Adherence to fish oil will also be determined through RBC phospholipid membrane fatty
acid analysis performed at month 3 and month 6. In addition, to determine whether fish
oil supplementation also influences fatty acid membrane concentration at the target
tissue, the investigators will determine the change in rectal epithelial cell
phospholipid membrane fatty acid concentration.
2. Fish oil Capsules
Participants allocated to fish oil supplementation will be instructed to take three
Lovaza® capsules each containing 465 mg of EPA and 375 mg DHA daily; this will provide a
total daily dose of 1395 mg EPA plus 1125 mg DHA for a total daily dose of fish oil of
2.5 grams. Patients will take one tablet three times a day with meals. Lovaza® capsules
are the only FDA approved preparation of fish oil, and as such, the quality of the drug
is monitored and assured. Pharmacological grade fish oil capsules have the advantage of
providing high concentrations of PUFAs, low levels of contaminants, such as mercury, and
almost no fish odor.
3. Placebo Capsules
The investigators will use oleic acid as a placebo. The reason for the use of oleic acid
is several-fold. First, oleic acid (olive oil) capsules have a similar texture, size,
color, and consistency to fish oil capsules. More importantly, oleic acid does not
undergo conversion to an eicosanoid or any other metabolically active product. This is
opposed to corn oil, which has also been used as a placebo in fish oil studies but is
primarily linoleic acid and could subsequently increase tissue levels of ARA and
confound the results of our study. Oleic acid has been used as a placebo in several
prior studies of fish oil supplementation and is well tolerated.
4. Assessment Visits
Patients will attend the GCRC clinic at the baseline (initial visit), after 3 months of study
treatment (mid-point visit), and after 6 months of study treatment (end visit). The study
coordinator will contact participants every 4 weeks over the course of the study to encourage
adherence to the study protocol. At the 3-month and 6-month visits, compliance with treatment
will be monitored by capsule count and measurement of RBC phospholipid fatty acid
concentrations. Adverse events will be recorded at these visits.

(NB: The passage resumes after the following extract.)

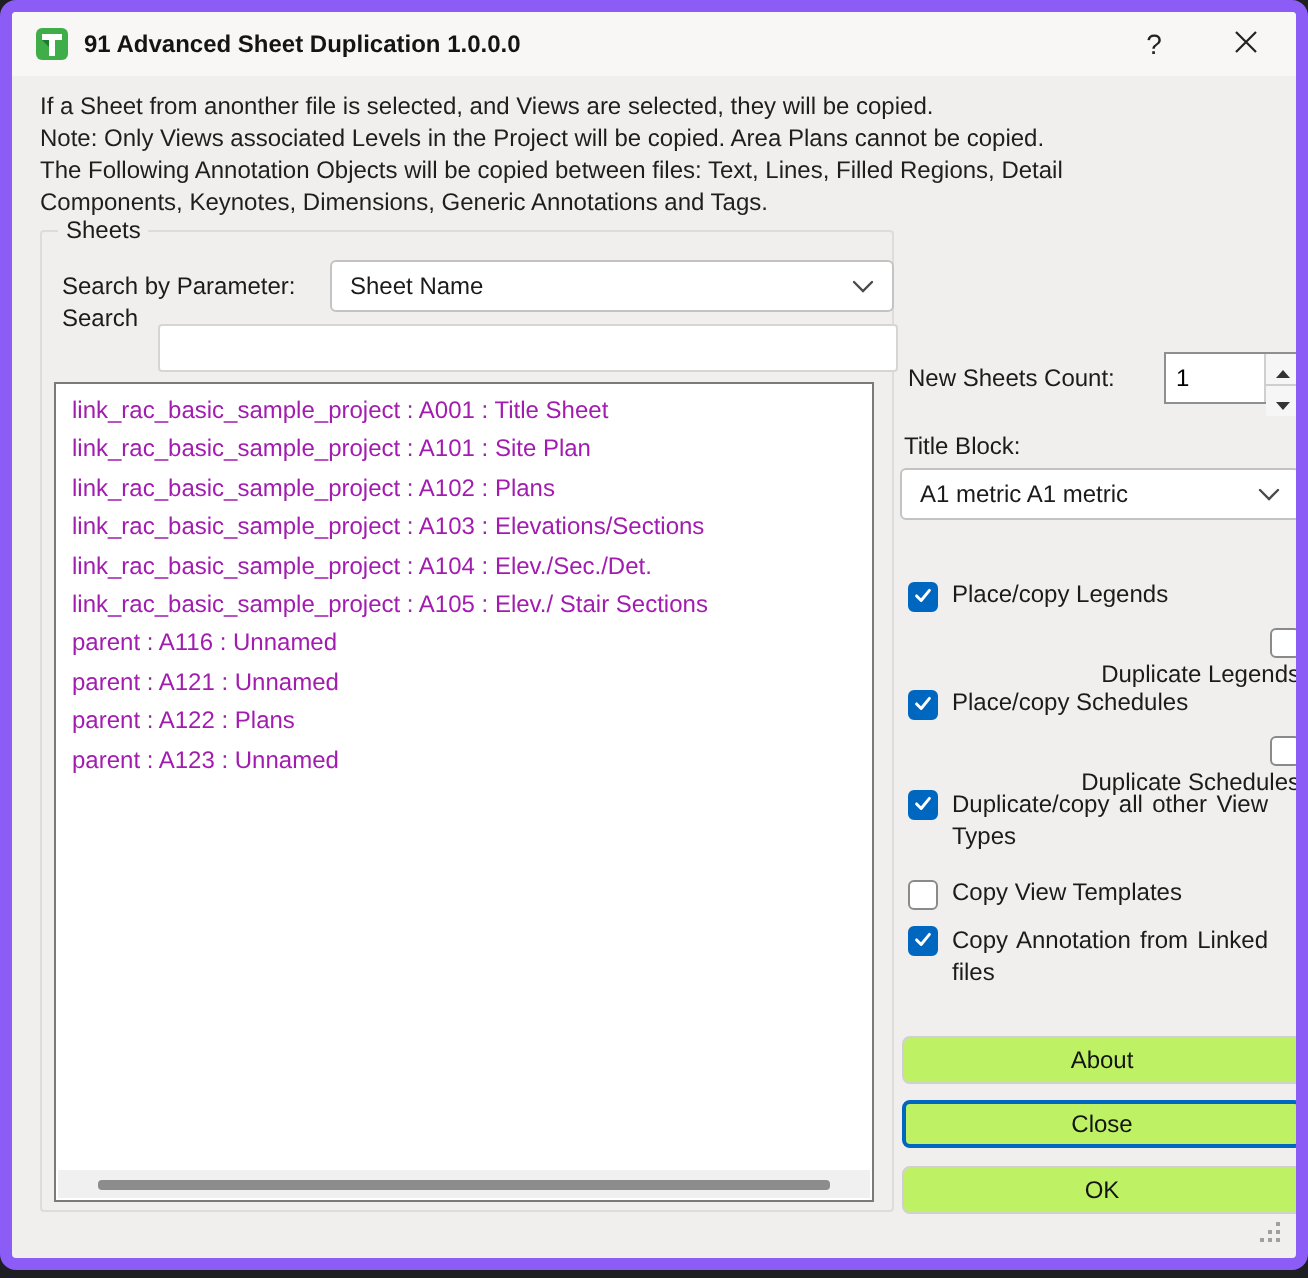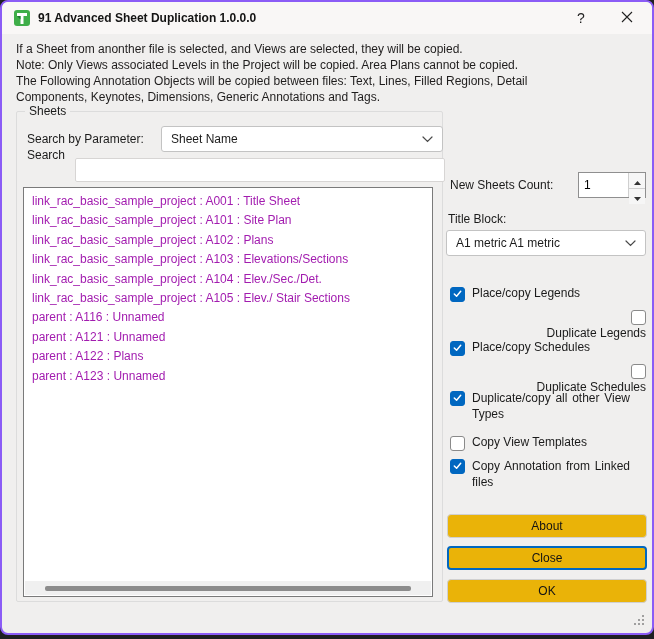"91 Advanced Sheet Duplication 1.0.0.0" .window { border: 2px solid #8b5cf6 -> 6px solid #8b5cf6 }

5. Data management and quality control
The Vanderbilt GCRC Informatics Core will be used as a central location for data processing
and analysis. Vanderbilt University has developed software tools and workflow methodology for
electronic collection and management of research study data. (132) REDCap (Research
Electronic Data Capture) is a secure, web-based application that provides an intuitive
interface for users to enter validated data remotely (with automated data type and range
checks), data manipulation audit trails and reporting, and an export mechanism for
end-of-study export of data to common statistical packages.